On paper, it is a dream matchup: The Giants and Cowboys, two of football’s most recognizable brands, both 7-3 and playing late Thanksgiving afternoon, traditionally the apex of regular-season NFL television ratings.
But circumstances have taken much of the shine off a game that fans of both teams have been anticipating for weeks.
The Cowboys are coming off a 40-3 road rout of the Vikings and are favored by more than a touchdown.
The Giants are coming off a 31-18 home loss to the Lions and are riddled with injuries, especially at wide receiver, offensive line and defensive secondary.
Not ideal. But the show will go on regardless, and the Giants still plan to participate.
“Throughout the year, we’ve shown ourselves as a resilient group, a tough group mentally and physically,” quarterback Daniel Jones said on Tuesday. “This is an opportunity to show that for us. We’re excited for it and we’re looking forward to getting down there.”
The short work week did the Giants no favors. They did not hold a single official practice, opting for walkthroughs to avoid any more physical wear and tear.
But other than that, playing on Thanksgiving is a thrill for many of them. Jones said he never has played on the holiday, even in high school.
“It’s great; it’s a great tribute,” coach Brian Daboll said. “You remember when you’re a kid, sitting down and watching television and the games and [John] Madden and turducken and all those type of things.”
This will be the Giants’ 16th game on Thanksgiving – all on the road – but after playing on the holiday in 1938 they did not appear again until 1982.
They won that year – thanks to a 97-yard interception return for a touchdown by Lawrence Taylor – but have lost their last three Thanksgiving games, in 1992, 2009 and ’17.
The last time the Giants scored an offensive touchdown on Thanksgiving? That would be Nov. 24, 1938, when Riverhead High School’s own Ed Danowksi threw a 12-yard touchdown pass to Dale Burnett in a 7-7 tie with the Brooklyn Dodgers at Ebbets Field.
(Those Giants went on to beat the Packers, 23-17, in the NFL Championship Game.)
Can the Giants offense end that 84-year drought on Thursday at AT&T Stadium, with much of America watching? It will not be easy.
When the teams met in Week 3, the Cowboys’ fierce pass rush, led by DeMarcus Lawrence and Micah Parsons, gave the Giants fits in a 23-16 Dallas victory behind backup quarterback Cooper Rush.
Dallas has allowed the league’s fewest points per game (16.7) and passing yards per game (174.5) and leads the NFL with 42 sacks.
One key for the Giants figures to be getting Saquon Barkley going after the Lions held him to 22 yards on 15 carries.
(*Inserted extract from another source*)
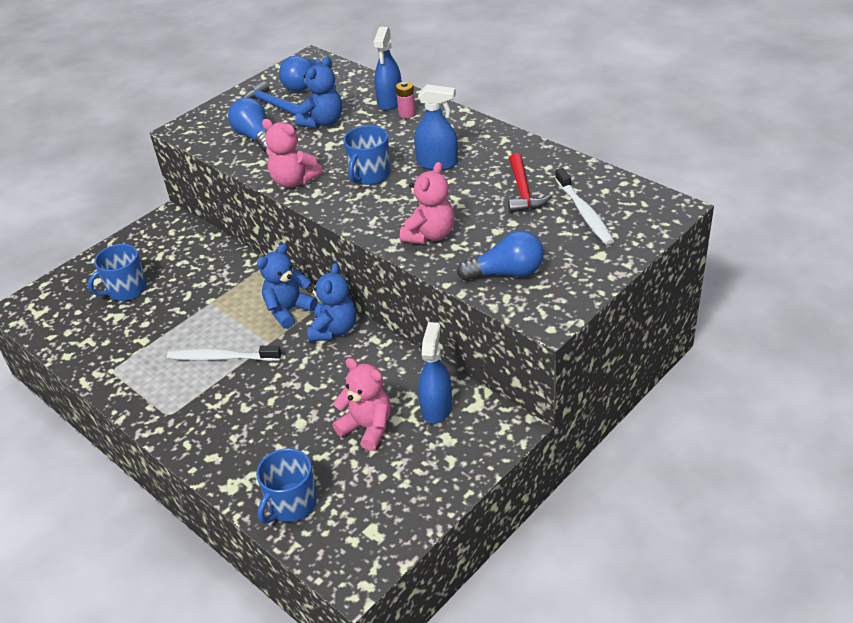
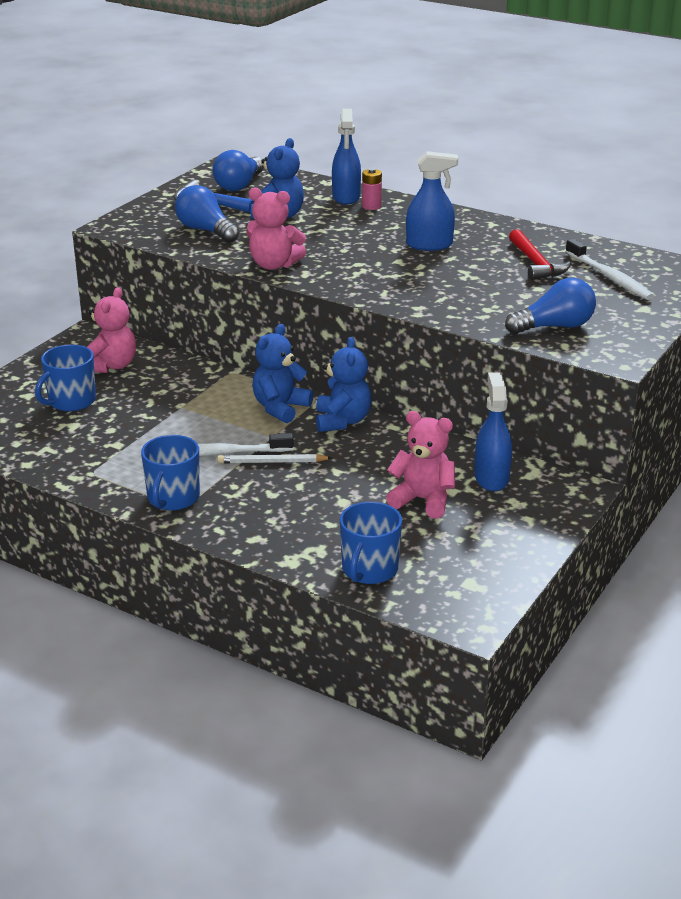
camera: 15 degrees left, 10 degrees down
(258, 371) = (272, 462): none -> white pencil
(369, 175) = (358, 257): blue mug -> blue mug (173, 498)
(429, 235) = (454, 301): pink teddy bear -> pink teddy bear (111, 366)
The Cowboys offense features a powerful combination at running back in Tony Pollard and Ezekiel Elliott, and the makeshift Giants secondary will have to deal with Dak Prescott throwing to speedy CeeDee Lamb.
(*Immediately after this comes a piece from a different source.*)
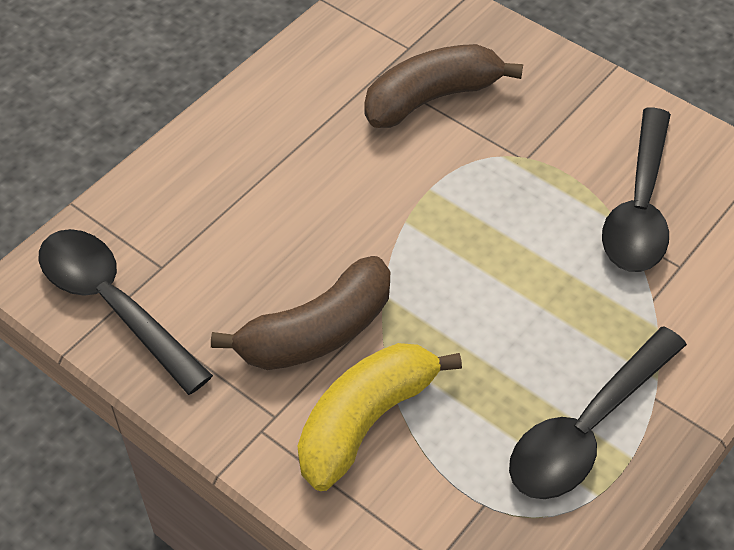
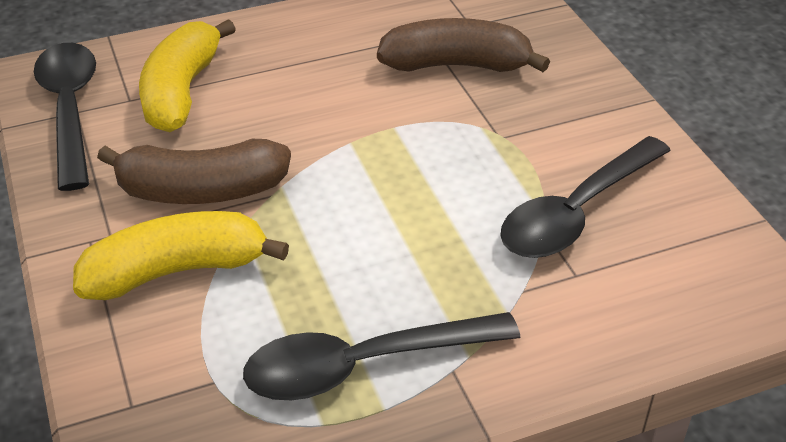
camera: 30 degrees right, 10 degrees down
(205, 236) = (182, 92): none -> yellow banana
The Cowboys have averaged 39 points and 440 yards in their past three games.
Dallas even is good on special teams, with Brett Maher having kicked seven field goals of 50 or more yards.
This will be the first of four consecutive NFC East games for the Giants, whose record has them firmly in the playoff picture but whose short-term situation seems dire.
The Cowboys have won 10 of the last 11 games between the teams, including five in a row in Texas.
“It certainly is a challenge,” Jones said, “but I think it’s also a great opportunity for us to show who we are, show what we can do, show our toughness.”